So I'm trying to figure out given a linear transformation $T$ how to find a plane that $T$ maps onto itself. One way to state this problem is solving for vectors $u$ and $v$ such that $T(uv)=(uv)\lambda$ where $\lambda$ is two by two and $(uv)$ is the $n\times2$ matrix whose columns are $u$ and $v$. This is clearly an analogue to eigenvalues and eigenvectors, so I tried to come up with a polynomial that will give me $\lambda$ so we can then solve for $u$ and $v$, as we do with eigenvectors. Of course, we will get a different $\lambda$ if we choose a different basis of the same plane, so really we want to solve for $\lambda$ up to similarity.
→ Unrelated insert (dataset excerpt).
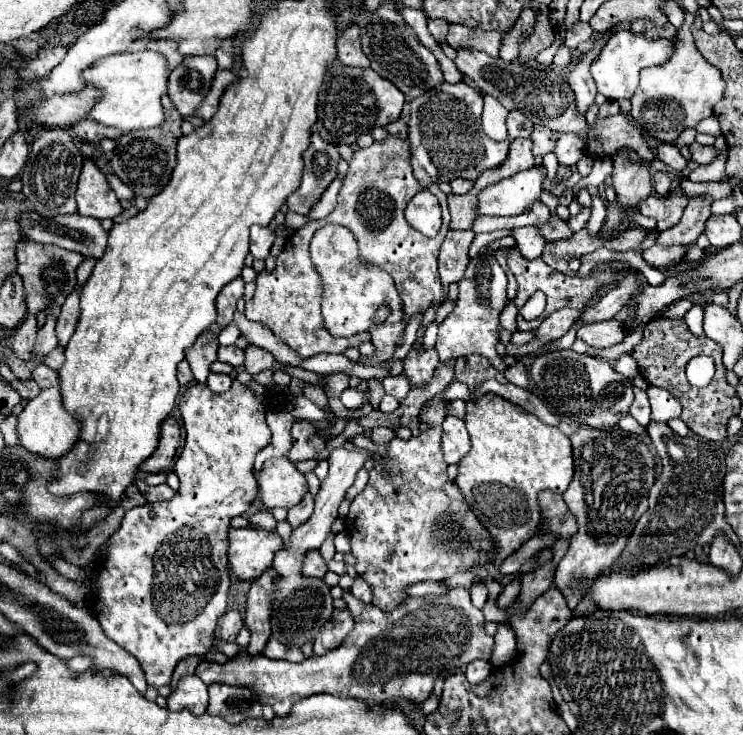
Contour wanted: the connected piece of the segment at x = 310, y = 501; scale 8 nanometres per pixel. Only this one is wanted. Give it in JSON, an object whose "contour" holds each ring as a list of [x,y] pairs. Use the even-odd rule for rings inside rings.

What I came up with is $$T(uv)=(uv)\lambda\implies \det|T^2-tr(\lambda)T+\det(\lambda)I|=0$$ where $tr(\lambda)$ is the trace. This is a single polynomial in 4 variables, which is a little concerning. I wonder whether some additional clever algebra could give another equation. Alternatively, maybe this one constraint is enough to give $\lambda$ up to similarity.
At this point I tried to find an answer online. What I found is that there is a theory of generalized eigenspaces, but they take a totally different approach. I found a couple textbooks that talk about this, but their approach is completely different. Can anyone explain how the approach I took here fits into the bigger picture?
Edit: I want to point out that typically a fixed plane is not spanned by eigenvectors. For example, $T$ might rotate a plane. In that case no single vector is fixed, but the entire plane is.
Your linear transformation is represented by a matrix $A$ such that $T(V) = AV$
If $U$ and $V$ are two linearly independent eighenvectors of $A$ with eigenvalues $\lambda _1$ and $\lambda _2$ respectively, then $$T(\alpha U + \beta V) = A( \alpha U + \beta V) = \alpha AU + \beta AV = (\alpha \lambda_1)U + ( \beta \lambda_2)V$$
That is the plane spanned by $U$ and $V$ maps to itself under the linear transformation.